Overboard provides a meta example: The original 1987 film features a man abducting an amnesiac Rich Bitch who owes him money and tricks her into becoming his wife, causing her to eventually fall in love with him. You'd expect that a premise like this would never fly in 2018, but the film was actually remade, only with the genders flipped to make the protagonist's actions more forgivable.
In the 1995 film Something to Talk About, the character Emma Rae (Kyra Sedgwick) knees her philandering brother-in-law Eddie (Dennis Quaid) in the groin. The scene is played entirely for laughs and Sedgwick was nominated for a Golden Globe.
Batman Begins: The clearly distraught and depressed (male) Bruce Wayne reveals to his (female) friend Rachel Dawes that he'd been planning to shoot the man that murdered his parents. Rachel's response is to slap him. Hard. Twice.

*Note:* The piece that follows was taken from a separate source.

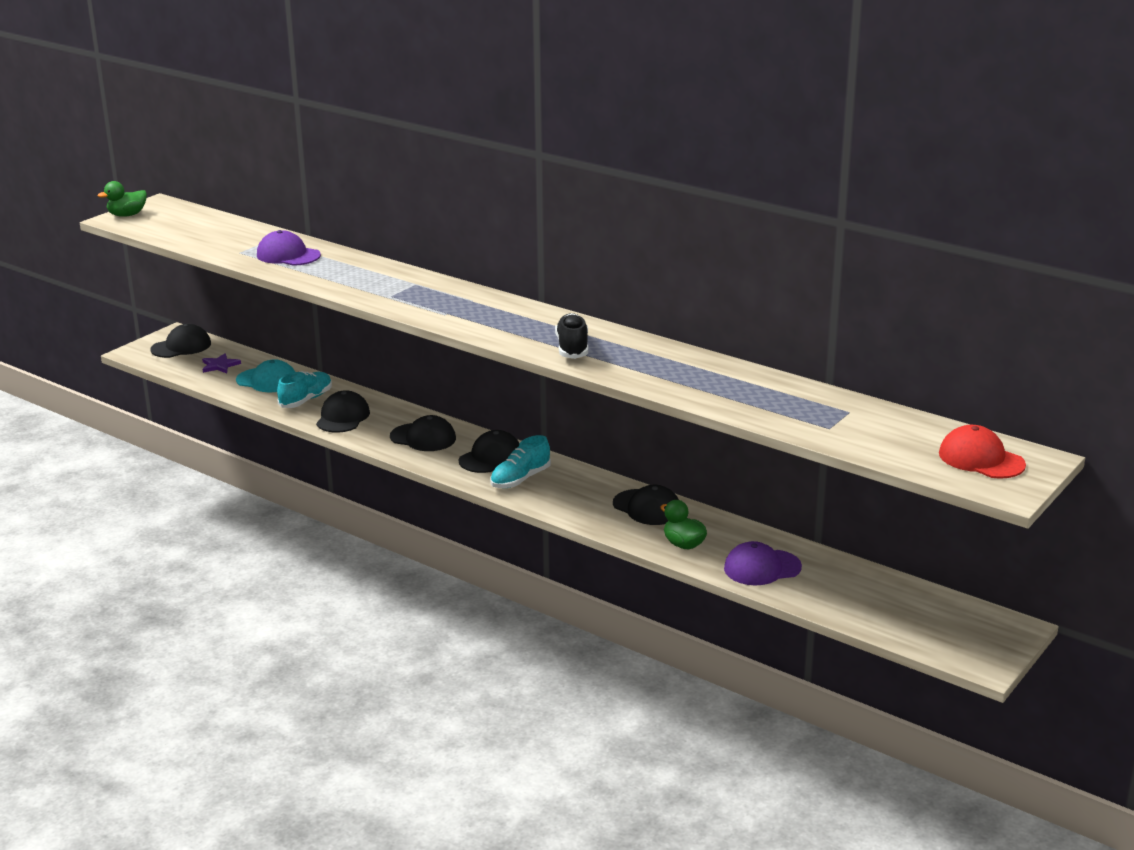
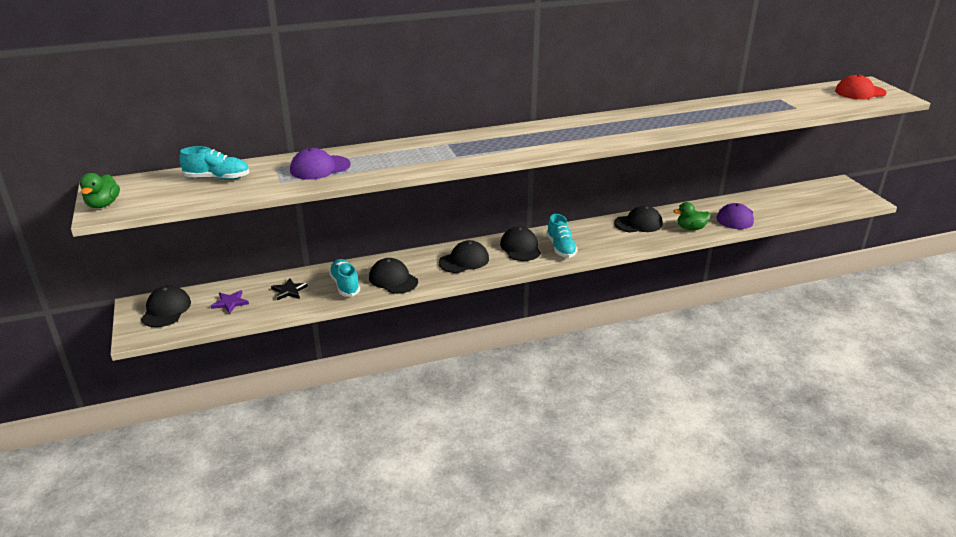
camera: 55 degrees left, 5 degrees up
(219, 230) = (217, 178): none -> turquoise shoe
(267, 380) = (289, 291): turquoise cap -> black star
(572, 348) = (618, 131): black shoe -> none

Now imagine a male character inflicting physical violence on a grieving female character in such a way.
Viciously deconstructed in the Short FilmOne in Five where the girlfriend's abuse is a combination of physical (stabbing him with a fork, throwing bleach in his eyes and hitting him with a shoe) and emotional (making him feel guilty for seeing his friends, implying that he's disrespecting her by using pet names). The double standard is highlighted in the end credits, which says it was Based on a True Story but the end has some artistic licence; the man is shown answering the door to a postman and asking for help - but in reality it took nine months to do so.